### DESCRIPTION OF THE TASK
The reply must contain exactly the lines below from the one with "инфраструктуры и повышение" down to the one with "Team Périscolaire", both included, and nothing more; please omit the pictures.

### RECORDS SUPPLIED
══════════

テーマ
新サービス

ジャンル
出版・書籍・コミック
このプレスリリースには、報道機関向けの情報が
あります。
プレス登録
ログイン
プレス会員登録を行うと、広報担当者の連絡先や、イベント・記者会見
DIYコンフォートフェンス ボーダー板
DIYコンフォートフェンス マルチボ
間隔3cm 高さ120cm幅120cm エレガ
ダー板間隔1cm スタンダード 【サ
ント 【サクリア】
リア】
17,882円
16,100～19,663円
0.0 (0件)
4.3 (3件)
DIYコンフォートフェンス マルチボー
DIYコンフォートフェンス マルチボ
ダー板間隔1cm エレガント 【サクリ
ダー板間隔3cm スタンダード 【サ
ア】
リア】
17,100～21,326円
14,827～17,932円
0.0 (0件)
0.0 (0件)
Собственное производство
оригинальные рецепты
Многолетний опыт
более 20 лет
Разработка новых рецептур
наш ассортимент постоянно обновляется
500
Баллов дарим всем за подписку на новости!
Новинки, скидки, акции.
══════════
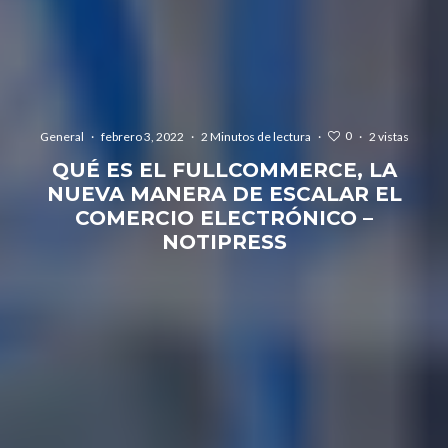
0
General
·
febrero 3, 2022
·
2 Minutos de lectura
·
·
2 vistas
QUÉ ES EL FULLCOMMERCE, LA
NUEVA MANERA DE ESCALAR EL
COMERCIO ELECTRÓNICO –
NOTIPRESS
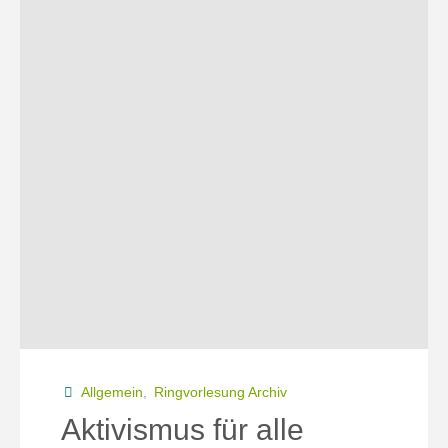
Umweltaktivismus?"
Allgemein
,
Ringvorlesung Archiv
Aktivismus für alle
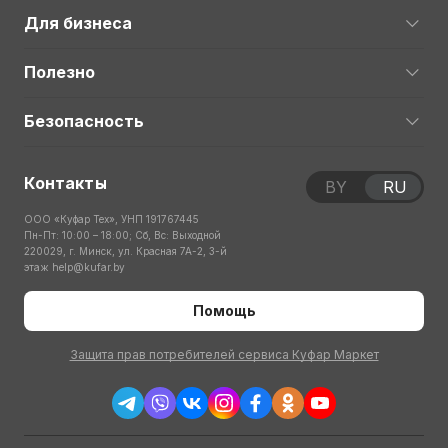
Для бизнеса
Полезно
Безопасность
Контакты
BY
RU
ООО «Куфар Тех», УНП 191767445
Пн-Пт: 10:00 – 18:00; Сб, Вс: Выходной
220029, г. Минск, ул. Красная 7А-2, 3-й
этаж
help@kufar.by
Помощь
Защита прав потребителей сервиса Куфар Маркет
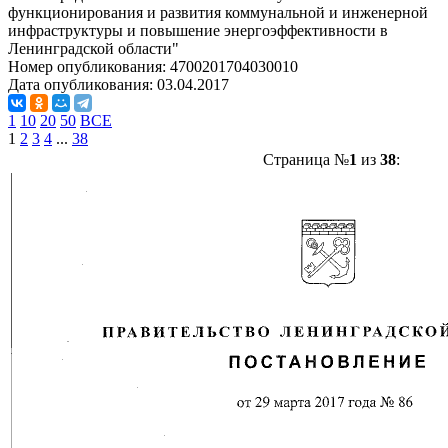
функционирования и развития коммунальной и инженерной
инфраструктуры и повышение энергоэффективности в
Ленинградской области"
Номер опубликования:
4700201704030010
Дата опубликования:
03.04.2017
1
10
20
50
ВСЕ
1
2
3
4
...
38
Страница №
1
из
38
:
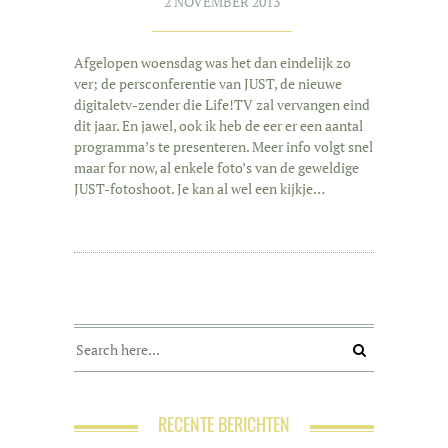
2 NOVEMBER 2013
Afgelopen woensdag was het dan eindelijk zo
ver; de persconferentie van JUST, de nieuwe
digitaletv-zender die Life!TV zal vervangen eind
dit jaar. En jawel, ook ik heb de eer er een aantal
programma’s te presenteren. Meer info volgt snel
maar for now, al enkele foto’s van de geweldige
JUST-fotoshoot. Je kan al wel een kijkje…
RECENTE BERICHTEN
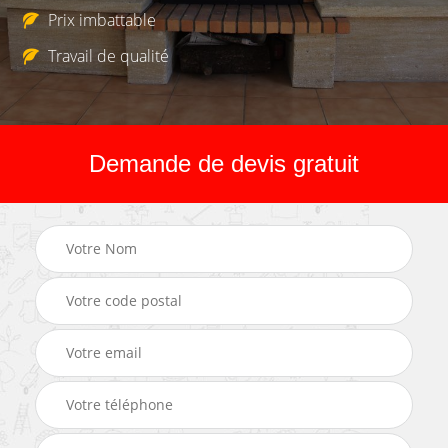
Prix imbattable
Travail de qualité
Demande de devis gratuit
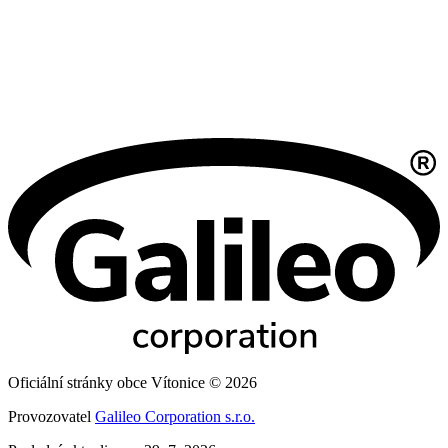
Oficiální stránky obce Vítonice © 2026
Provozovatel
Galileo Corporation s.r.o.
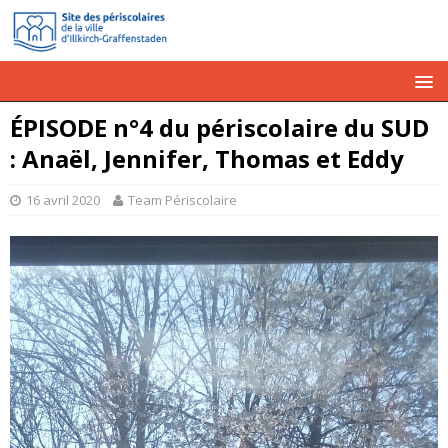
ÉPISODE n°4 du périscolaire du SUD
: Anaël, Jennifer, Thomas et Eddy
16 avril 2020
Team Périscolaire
══════════
### OUTPUT OF THE EXERCISE
инфраструктуры и повышение энергоэффективности в
Ленинградской области"
Номер опубликования:
4700201704030010
Дата опубликования:
03.04.2017
1
10
20
50
ВСЕ
1
2
3
4
...
38
Страница №
1
из
38
:
2 NOVEMBER 2013
Afgelopen woensdag was het dan eindelijk zo
ver; de persconferentie van JUST, de nieuwe
digitaletv-zender die Life!TV zal vervangen eind
dit jaar. En jawel, ook ik heb de eer er een aantal
programma’s te presenteren. Meer info volgt snel
maar for now, al enkele foto’s van de geweldige
JUST-fotoshoot. Je kan al wel een kijkje…
RECENTE BERICHTEN
Prix imbattable
Travail de qualité
Demande de devis gratuit
Oficiální stránky obce Vítonice © 2026
Provozovatel
Galileo Corporation s.r.o.
ÉPISODE n°4 du périscolaire du SUD
: Anaël, Jennifer, Thomas et Eddy
16 avril 2020
Team Périscolaire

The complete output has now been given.